● **Page extract**
━━━━━━━━━━━━━━━━━━━━

We will explain the reason in Section~\ref{beta_section}.


\subsubsection{$P$ Distribution}
Since $P(\mathbf{x},y)$ is unknown in practice, in Bayesian inference, a family of probability distributions ${P}_t(\mathbf{x}, y|\phi)$ is specified to approximate $P(\mathbf{x},y)$ \citep{box2011bayesian, tran2017selection}, where $\phi$ is not known in advance and needs to be estimated from observed data samples. At stage $t$, given labeled set $\D_{t} = \{(\mathbf{x}_i,y_i)\}^{n_t}_{i=1}$ and a prior distribution $p(\phi)$, the posterior distribution of the parameter $\phi$ is estimated as
\begin{equation}
\label{phiestimate}
{P}_{t}(\phi|\D_{t})=\frac{p(\phi)\prod^{n_t}_{i=1}{P}_{t}(\mathbf{x}_i,y_i|\phi)}{\int p(\phi)\prod^{n_t}_{i=1}{P}_{t}(\mathbf{x}_i,y_i|\phi) d\phi}.

━━━━━━━━━━━━━━━━━━━━

● **Data section**
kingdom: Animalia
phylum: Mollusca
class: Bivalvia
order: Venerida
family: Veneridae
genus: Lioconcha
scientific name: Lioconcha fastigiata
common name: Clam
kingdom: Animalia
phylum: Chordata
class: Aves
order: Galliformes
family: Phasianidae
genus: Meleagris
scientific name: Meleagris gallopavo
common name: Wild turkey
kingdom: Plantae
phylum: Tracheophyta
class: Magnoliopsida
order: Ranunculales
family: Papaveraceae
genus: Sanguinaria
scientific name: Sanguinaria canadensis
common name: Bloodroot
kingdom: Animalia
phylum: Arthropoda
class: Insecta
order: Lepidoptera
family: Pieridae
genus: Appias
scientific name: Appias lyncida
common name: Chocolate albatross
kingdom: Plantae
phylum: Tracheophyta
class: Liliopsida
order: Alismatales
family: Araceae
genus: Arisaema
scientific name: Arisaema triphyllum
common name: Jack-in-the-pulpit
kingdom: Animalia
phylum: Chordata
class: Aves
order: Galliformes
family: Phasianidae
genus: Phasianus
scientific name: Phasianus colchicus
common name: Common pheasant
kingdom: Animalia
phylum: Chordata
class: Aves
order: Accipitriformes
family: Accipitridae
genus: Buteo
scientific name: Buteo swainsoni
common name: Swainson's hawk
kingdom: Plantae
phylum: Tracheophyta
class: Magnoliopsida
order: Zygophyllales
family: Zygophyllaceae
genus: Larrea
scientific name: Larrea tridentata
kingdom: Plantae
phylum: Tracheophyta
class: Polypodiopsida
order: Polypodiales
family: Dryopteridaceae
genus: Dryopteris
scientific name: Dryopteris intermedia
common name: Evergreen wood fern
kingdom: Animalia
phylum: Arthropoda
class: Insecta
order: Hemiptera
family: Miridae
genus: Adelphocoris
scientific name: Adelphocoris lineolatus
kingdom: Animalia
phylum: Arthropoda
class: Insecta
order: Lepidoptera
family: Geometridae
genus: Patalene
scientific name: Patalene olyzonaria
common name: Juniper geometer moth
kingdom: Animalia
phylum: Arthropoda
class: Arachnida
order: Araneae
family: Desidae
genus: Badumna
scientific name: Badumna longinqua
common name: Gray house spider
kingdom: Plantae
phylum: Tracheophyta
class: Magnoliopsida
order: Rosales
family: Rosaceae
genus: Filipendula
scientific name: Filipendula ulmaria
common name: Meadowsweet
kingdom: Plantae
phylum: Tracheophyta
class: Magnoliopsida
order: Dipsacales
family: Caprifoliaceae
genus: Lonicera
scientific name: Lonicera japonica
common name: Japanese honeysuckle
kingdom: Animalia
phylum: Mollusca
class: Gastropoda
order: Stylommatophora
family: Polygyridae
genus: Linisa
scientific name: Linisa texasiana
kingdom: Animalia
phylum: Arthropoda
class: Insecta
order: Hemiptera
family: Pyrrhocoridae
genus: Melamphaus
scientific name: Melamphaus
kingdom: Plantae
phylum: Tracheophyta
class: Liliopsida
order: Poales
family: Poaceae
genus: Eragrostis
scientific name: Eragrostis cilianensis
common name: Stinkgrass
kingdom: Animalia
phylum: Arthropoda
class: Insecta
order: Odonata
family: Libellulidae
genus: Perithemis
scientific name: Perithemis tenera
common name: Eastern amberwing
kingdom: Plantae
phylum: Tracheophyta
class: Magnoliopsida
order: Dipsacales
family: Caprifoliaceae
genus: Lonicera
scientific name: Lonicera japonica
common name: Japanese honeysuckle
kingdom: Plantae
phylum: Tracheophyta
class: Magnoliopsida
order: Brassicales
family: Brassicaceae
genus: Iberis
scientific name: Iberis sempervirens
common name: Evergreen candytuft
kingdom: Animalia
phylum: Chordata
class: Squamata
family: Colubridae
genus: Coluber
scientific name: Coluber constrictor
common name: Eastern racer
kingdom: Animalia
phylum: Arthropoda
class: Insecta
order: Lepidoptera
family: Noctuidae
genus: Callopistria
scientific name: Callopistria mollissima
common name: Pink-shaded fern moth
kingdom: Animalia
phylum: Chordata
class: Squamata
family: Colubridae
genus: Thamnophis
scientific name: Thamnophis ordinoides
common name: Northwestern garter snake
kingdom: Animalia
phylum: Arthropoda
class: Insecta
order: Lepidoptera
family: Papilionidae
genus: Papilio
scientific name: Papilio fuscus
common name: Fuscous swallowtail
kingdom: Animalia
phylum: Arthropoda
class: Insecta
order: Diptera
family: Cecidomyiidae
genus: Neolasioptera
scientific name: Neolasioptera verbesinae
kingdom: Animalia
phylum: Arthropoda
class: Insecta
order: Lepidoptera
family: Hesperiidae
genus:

━━━━━━━━━━━━━━━━━━━━

● **To do**
1. In the Bayesian inference page extract, rewrite the paragraph under the heading "$P$ Distribution" that begins "Since $P(\mathbf{x},y)$ is unknown in practice" as a short bulleted list. Keep its main facts.
2. According to the Bayesian inference page extract, what is the parameter $\phi$ estimated from?

● **Answers to the exercises**
1.
- $P(\mathbf{x},y)$ is unknown in practice, so Bayesian inference specifies a family of probability distributions ${P}_t(\mathbf{x}, y|\phi)$ to approximate it.
- The parameter $\phi$ is not known in advance and must be estimated from observed data samples.
- At stage $t$, a labeled set $\D_{t}$ and a prior distribution $p(\phi)$ are given. The posterior distribution of $\phi$ is then estimated by the equation that follows.

2. It is estimated from observed data samples.